Bu çalışmayla araştırmacılar düşük radyasyon dozlarının özefagustaki kanserli mutant hücrelerin oluşması lehine etkili olduğu gösterdiler. Sanger Enstitüsü araştırmacıları ve işbirlikçileri; farelere üç veya dört BT taramasına eşdeğer 50 mg radyasyon enjekte ettiler. Sonuç olarak p53 mutant hücrelerinin sağlıklı hücrelere yayılarak onları yendiği ortaya çıkıyor.

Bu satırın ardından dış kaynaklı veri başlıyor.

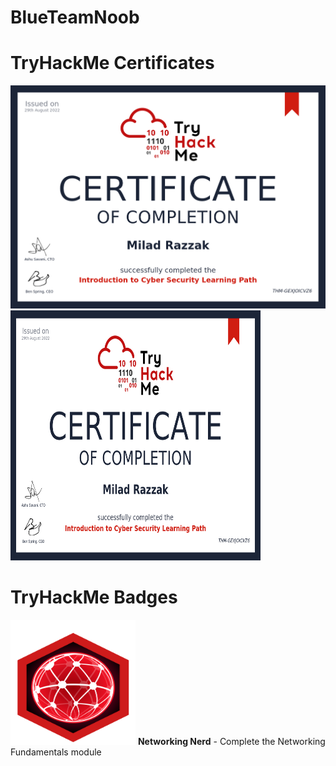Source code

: # BlueTeamNoob

# TryHackMe Certificates
![alt text](https://github.com/MiloRaz92/BlueTeamNoob/blob/main/Intro%20to%20Cyber%20Security%20Certificate.png?raw=true)
<img src="https://github.com/MiloRaz92/BlueTeamNoob/blob/main/Intro%20to%20Cyber%20Security%20Certificate.png?raw=true" width="400" height="400">

# TryHackMe Badges

<img src="https://raw.githubusercontent.com/MiloRaz92/BlueTeamNoob/51d3ac69393ec83810e4925b5ff4846f11d7353b/networkfundamentals.svg" width="200" height="200">
<b>Networking Nerd</b> - Complete the Networking Fundamentals module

Wellcome Sanger Enstitüsü’nün ilk yazarı olan Dr. David Fernandez-Antoran şunları söylüyor; “Vücudumuz –Game of Clons (Klonların Oyunu)- normal ve mutant hücreler arasındaki boşluk için sürekli savaş halinde. Üç BT taramasında denk düşük radyasyon dozları dahi, kansere karşı mutant hücrelerin lehine olasılıkları arttırdığını gözlemlenmiştir. Göz ardı edilmemesi gereken radyasyonun bir sonucu olarak ek bir potansiyel kanser riski ortaya çıkardık”.
Araştırmacılar daha sonra farelere, aynı radyasyon seviyesine maruz kalmadan önce antioksidan olan - N-Asetil Sistein (NAC) verdiler. Ekip, antioksidanın p53 mutant hücrelerini aşmak ve yok etmek için gereken artışı normal hücrelere verdiğini keşfetti. Bununla birlikte, radyasyona maruz kalmaksızın tek başına antioksidan etkisi normal hücrelerin mutant klonlarla savaşmasına yardımcı olmadı.

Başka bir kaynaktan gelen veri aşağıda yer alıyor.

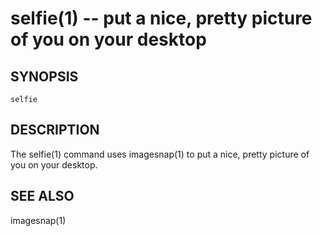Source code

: selfie(1) -- put a nice, pretty picture of you on your desktop
==============================================================

## SYNOPSIS

`selfie`

## DESCRIPTION

The selfie(1) command uses imagesnap(1) to put a nice, pretty picture of you on your desktop.

## SEE ALSO

imagesnap(1)


[SYNOPSIS]: #SYNOPSIS "SYNOPSIS"
[DESCRIPTION]: #DESCRIPTION "DESCRIPTION"
[SEE ALSO]: #SEE-ALSO "SEE ALSO"


[28point8(1)]: 28point8.1.html
[anycopy(1)]: anycopy.1.html
[anypaste(1)]: anypaste.1.html
[breakpt-test(1)]: breakpt-test.1.html
[breakpt(1)]: breakpt.1.html
[chcase(1)]: chcase.1.html
[colourtest(1)]: colourtest.1.html
[divider(1)]: divider.1.html
[ellipse(1)]: ellipse.1.html
[fn(1)]: fn.1.html
[git-push-all(1)]: git-push-all.1.html
[gravatar(1)]: gravatar.1.html
[gz(1)]: gz.1.html
[ipgrep(1)]: ipgrep.1.html
[mansi(1)]: mansi.1.html
[mdwrap(1)]: mdwrap.1.html
[nps(1)]: nps.1.html
[nuname(1)]: nuname.1.html
[pycturetube(1)]: pycturetube.1.html
[returnOneOf(1)]: returnOneOf.1.html
[selfie(1)]: selfie.1.html
[shttp(1)]: shttp.1.html
[simplify(1)]: simplify.1.html
[sshmux(1)]: sshmux.1.html
[tminus(1)]: tminus.1.html
[tmx(1)]: tmx.1.html
[untar(1)]: untar.1.html
[xbmcplay(1)]: xbmcplay.1.html
[xbmcqueue(1)]: xbmcqueue.1.html
[zdate(1)]: zdate.1.html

Wellcome Sanger Enstitüsü’nden, Cambridge Üniversitesi MRC Kanser Birimi lideri Profesör Phil Jones; konu hakkında şu cümleleri söyledi; “BT taramaları ve röntgenler gibi radyasyon maruziyetine sebebiyet veren tıbbi görüntüleme prosedürleri çok düşük bir risk seviyesine sahip. Oran o kadar küçük ki, ölçülmesi dahi çok zor. Bu araştırma sayesinde, düşük doz radyasyonun etkileri ve taşıyabileceği riskler hakkında daha fazla bilgi ediniyoruz. İnsanlardaki etkilerini tam anlamıyla kavrayabilmek için daha fazla araştırmaya ihtiyacımız var”.
Ekip yürüttükleri bu araştırma ile kanseri önlemek için çeşitli terapiler geliştirilebileceği ihtimali olduğunu da öne sürüyor. Bu terapi metotları ile sağlıklı hücreleri zinde tutarak, hasta için toksik yan etki göstermeksizin doğal yollardan kansere meyilli hücrelerin vücuttan atılacağı düşünülüyor.